Cela fait plus de 25 ans que Martin Scorsese cherche à adapter le roman Silence de Shusaku Endo, déjà porté à l'écran avec succès en 1971 par Masahiro Shinoda (Double Suicide). L'attente en valait largement la peine.
Se déroulant au Japon au 17e siècle, ce dernier tome de sa trilogie non officielle sur la spiritualité - après les très solides The Last Temptation of Christ et Kundun - met la foi de deux missionnaires jésuites (Andrew Garfield et Adam Driver) à l'épreuve alors qu'ils se font persécuter par les autorités. Emprisonnés, martyrisés, ils doivent tout renier pour sauver leur vie et celles d'autres Chrétiens.
Désirant s'inscrire dans la lignée des grandes fresques religieuses de Carl Theodor Dreyer et d'Ingmar Bergman sans nécessairement être touché par la même grâce, Silence ne manque pas d'ambition. Scorsese aura rarement offert un long métrage aussi fluide et organique, soignant à l'extrême son montage, ses images et sa densité sonore. Aucun détail n'a été laissé au hasard et sa dernière création en impose visuellement.
Le créateur de Taxi Driver et de Raging Bull - deux autres histoires d'hommes qui combattent l'adversité - a choisi d'imiter Robert Bresson en fignolant un récit extrêmement simple pour mieux décrire les rouages complexes de l'âme humaine. Devant l'épuisement, la souffrance et la trahison, il est facile d'abdiquer. Et si le plus grand acte de foi était celui de l'amour? C'est à ce choix évident quoique universel (de Kieslowski à Bernard Émond, tout est là) que souscrit cette proposition qui élève constamment par sa rigueur.
Pour mieux y adhérer, il faut toutefois être prévenu. L'ensemble prend le pari de la lenteur et de la contemplation, avec ces 160 minutes qui finissent par agir sur les spectateurs. Sans être aussi austère que ses modèles mentionnés précédemment, on ne se trouve pas ici devant un simple divertissement comme l'était The Wolf of Wall Street.
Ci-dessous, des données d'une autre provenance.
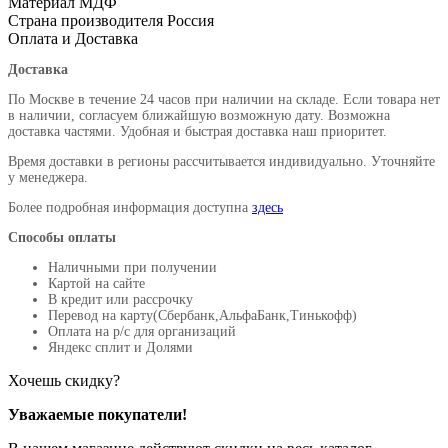
Материал
МДФ
Страна производителя
Россия
Оплата и Доставка
Доставка
По Москве в течение 24 часов при наличии на складе. Если товара нет
в наличии, согласуем ближайшую возможную дату. Возможна
доставка частями. Удобная и быстрая доставка наш приоритет.
Время доставки в регионы рассчитывается индивидуально. Уточняйте
у менеджера.
Более подробная информация доступна
здесь
Способы оплаты
Наличными при получении
Картой на сайте
В кредит или рассрочку
Перевод на карту(Сбербанк,АльфаБанк,Тинькофф)
Оплата на р/c для организаций
Яндекс сплит и Долями
Хочешь скидку?
Уважаемые покупатели!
Il faut multiplier les efforts pour être récompensé et prendre soin de ne pas se laisser aveugler par ses quelques faux pas. Sans doute que la narration empruntée au cinéma de Terrence Malick est trop abondante, qu'il y a des temps morts, quelques scènes surlignées, des échanges manichéens, un discours final un peu simpliste et une démonstration qui tend vers le maniérisme. C'est pourtant passer à côté de l'essentiel : le cri du coeur d'un réalisateur émérite qui cherche encore à se dépasser en tâtant l'insondable et qui n'hésite pas à prendre des risques en payant des hommages à quelques maîtres nippons que sont Mizoguchi, Kobayashi et Oshima.
Que l'on adhère ou pas à sa dévotion, impossible de ne pas être ébranlé par la performance gigantesque d'Andrew Garfield. Pas surprenant que Mel Gibson ait vu quelque chose d'unique en lui sur son pompeux Hacksaw Ridge. L'ancien interprète de Spider-Man campe une impressionnante figure christique et il est constamment alimenté par ses camarades de jeu, Adam Driver et Liam Neeson en tête, mais également l'unique Tadanobu Asano, le trop rare Issey Ogata et le metteur en scène culte Shinya Tsukamoto qui se trouve cette fois devant la caméra.
Silence ne fera pas l'unanimité. Prétentieux à ses heures, il s'agit d'un objet d'une rare beauté qui tente de ramener le spirituel et le philosophique au centre des préoccupations cinématographiques. Cela n'en fait pas un chef-d'oeuvre pour autant, mais il est de moins en moins fréquent à notre époque qu'une superproduction soit mise au service de l'art avec un grand A.